The discussions are at a very preliminary stage and there’s no timeline for the review, the company said Monday in a statement. Community Health said that there is no certainty of a deal and it won’t make further public comment while the process is under way.

Related: Community Health explores options with financial advisers

Among firms interested in Community Health’s assets are the private equity firm Apollo Global Management, Reuters reported Monday, citing people familiar with the matter. A representative for Apollo didn’t immediately respond to a request for comment, and Tomi Galin, a Community Health representative, declined to comment.

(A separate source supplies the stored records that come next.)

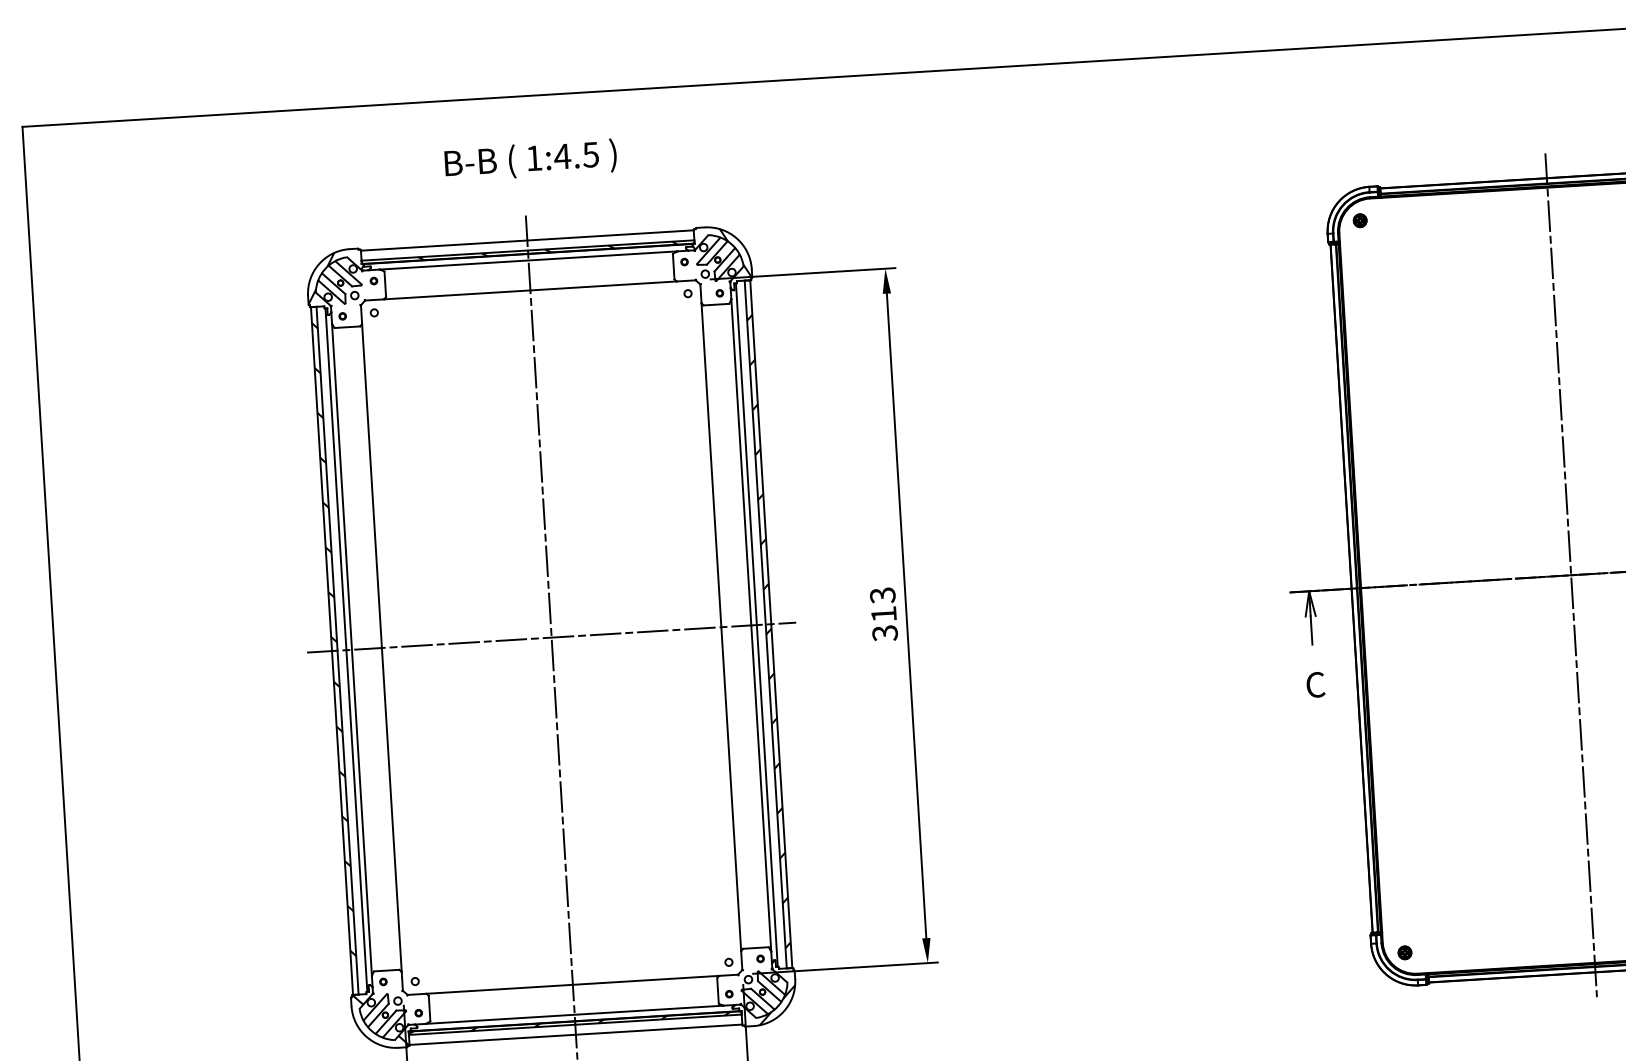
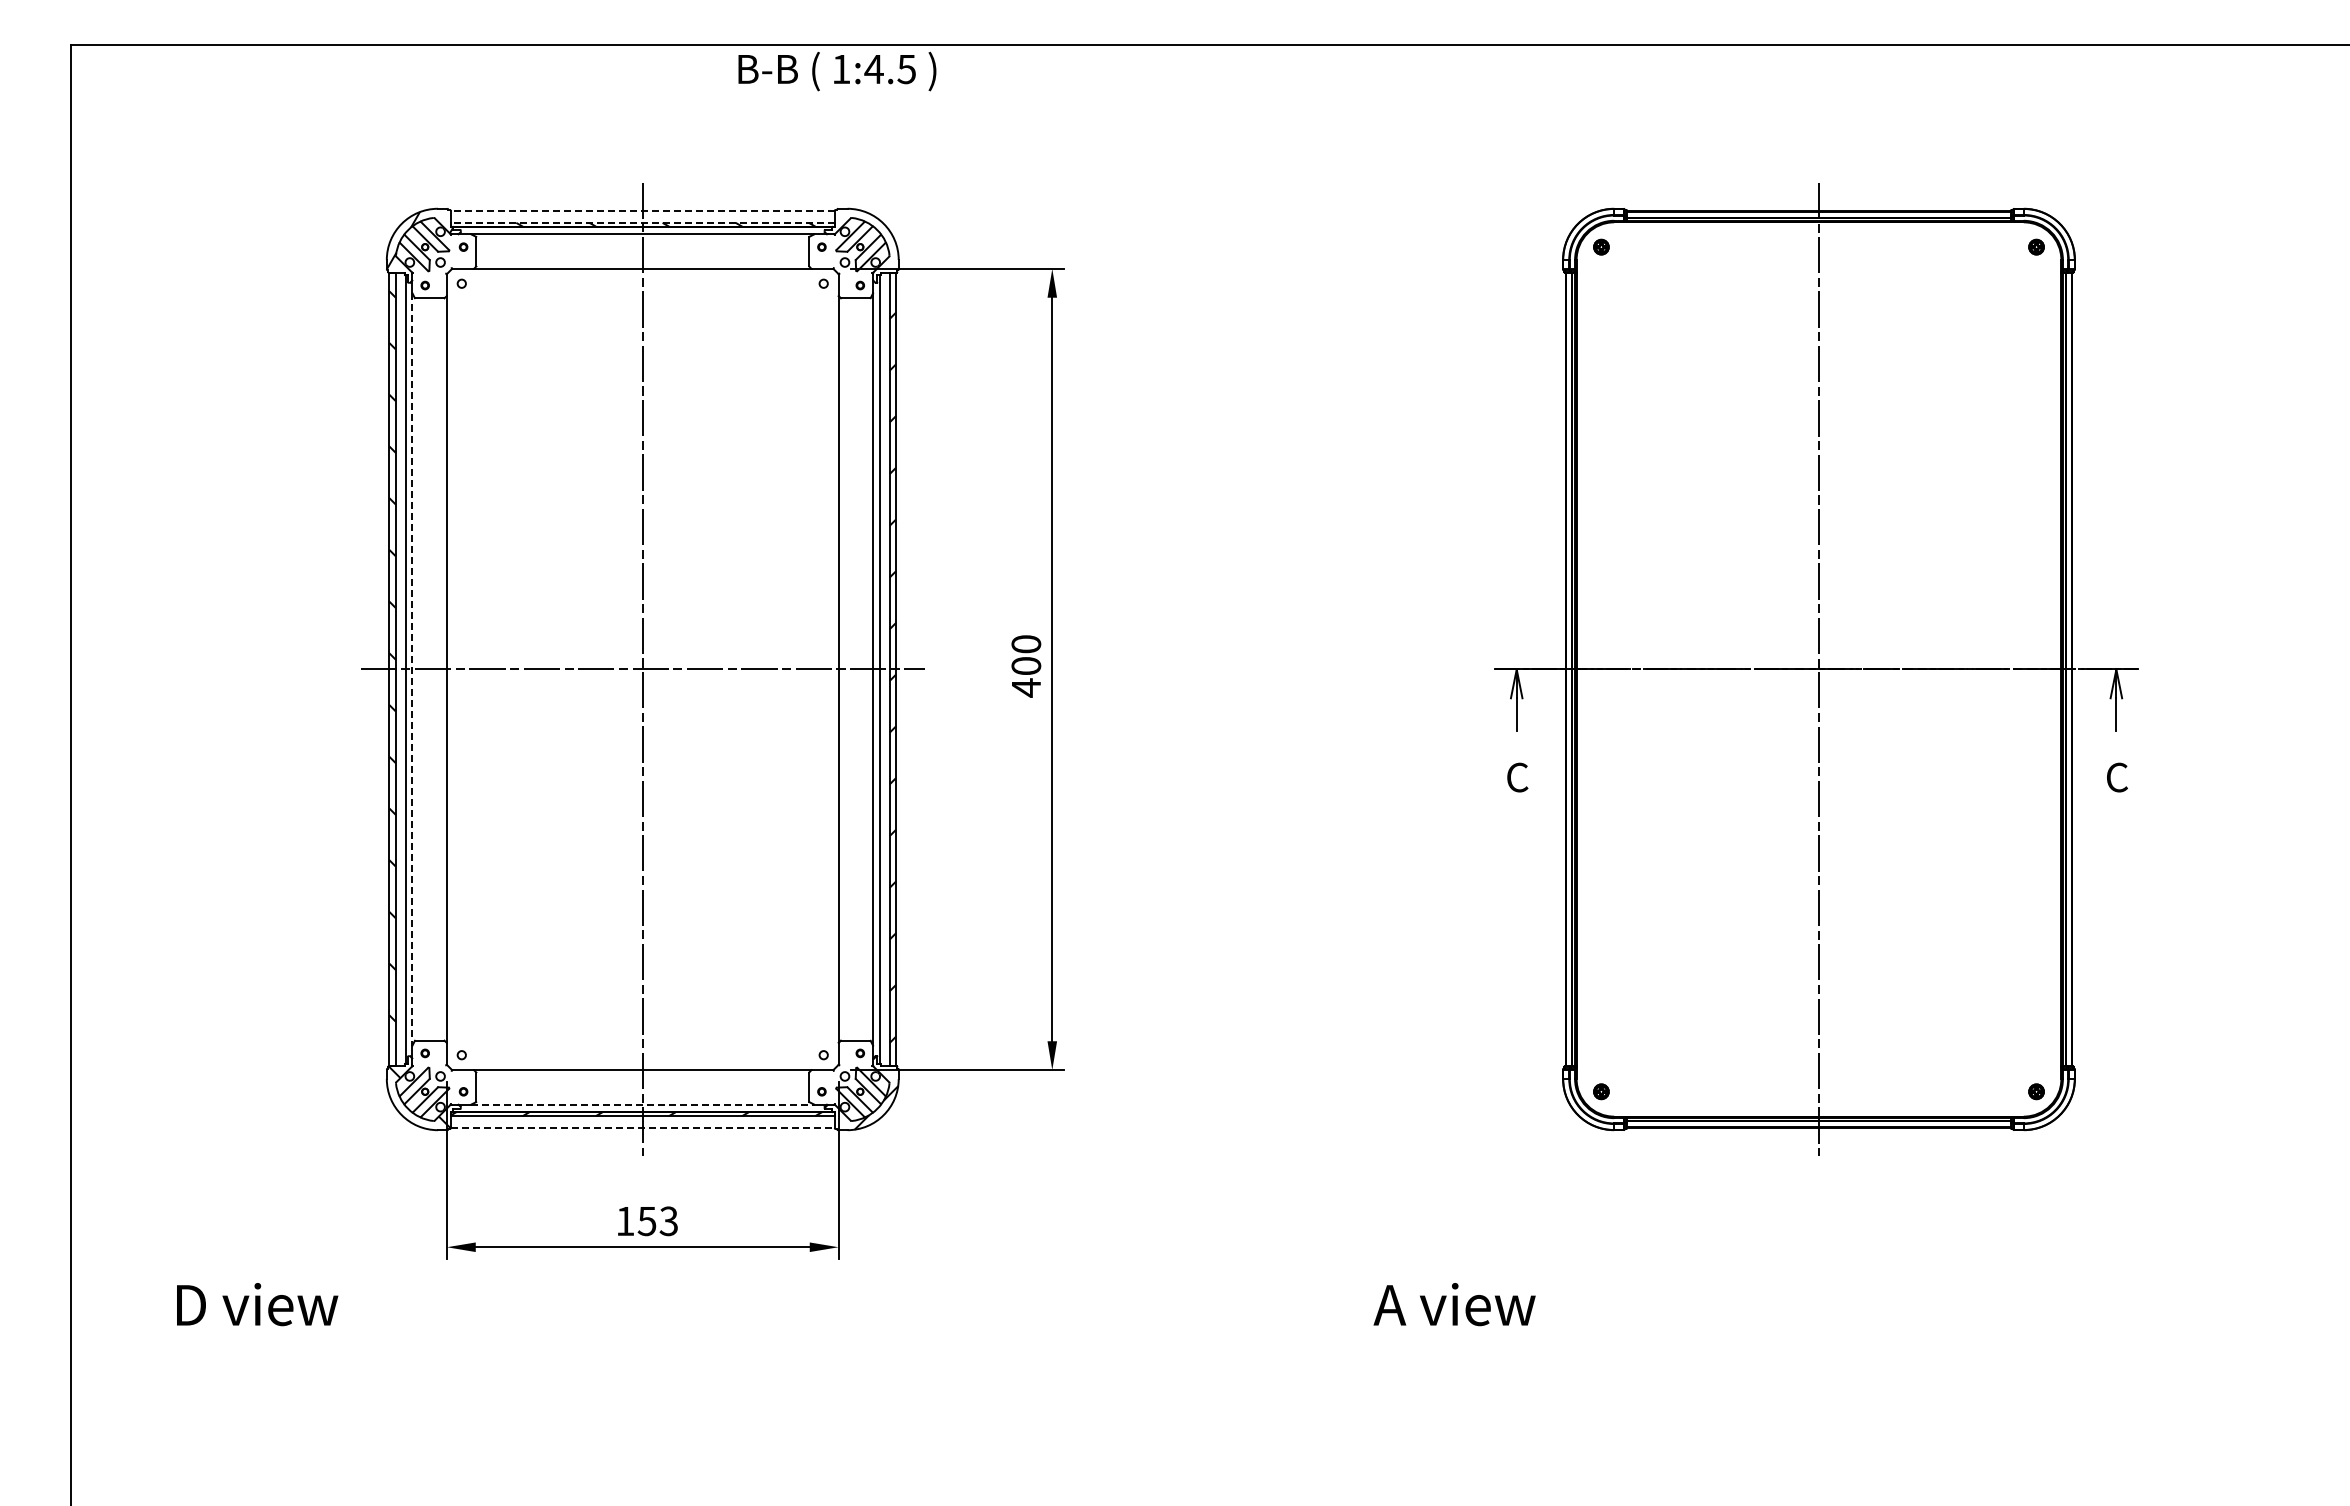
text: (530, 160) -> (837, 71), moved
line: (527, 240) -> (642, 211), solid -> dashed
line: (527, 250) -> (642, 222), solid -> dashed
hatch: (721, 253) -> (865, 240), removed
text: (884, 614) -> (1026, 666), 313 -> 400
line: (352, 649) -> (412, 669), solid -> dashed
line: (574, 1014) -> (642, 1104), solid -> dashed
line: (575, 1034) -> (642, 1127), solid -> dashed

The stock fell 9.8 percent to close at $11.09 Monday, after jumping 16 percent Friday following a Bloomberg News report that the company was exploring a possible sale. Community Health’s high level of long-term debt — about $15 billion as of June — combined with operational issues facing the company, could limit the number of potential buyers, a person familiar with the talks said last week.

Another hurdle might be that many of Community Health’s hospitals are struggling with low or negative margins and may have trouble finding a buyer among other hospital chains, according to Sheryl Skolnick, an analyst with Mizuho Securities who rates the shares neutral. Community Health might get sold in whole or in part, and the entire hospital chain would likely bring a price of about $9.61 a share in a “non-distressed” sale, the analyst wrote in a note to investors Sunday.

The stock was down 3 percent to $121.92 at 10:33 a.m. in New York Monday. Before Friday’s move, the shares had plunged 75 percent in the past 12 months.

Last month, Community Health posted a second-quarter net loss of $1.43 billion after writing down the value of its hospital assets. The Franklin, Tennessee-based company said at the time that it had overestimated the long-term fair value of its hospitals.

While the Affordable Care Act has expanded health coverage, its effects have waned for hospitals over the past year, and Community Health spun off 38 hospitals as Quorum Health Corp. in April as it worked to improve financial performance. The company has said it’s considering selling more.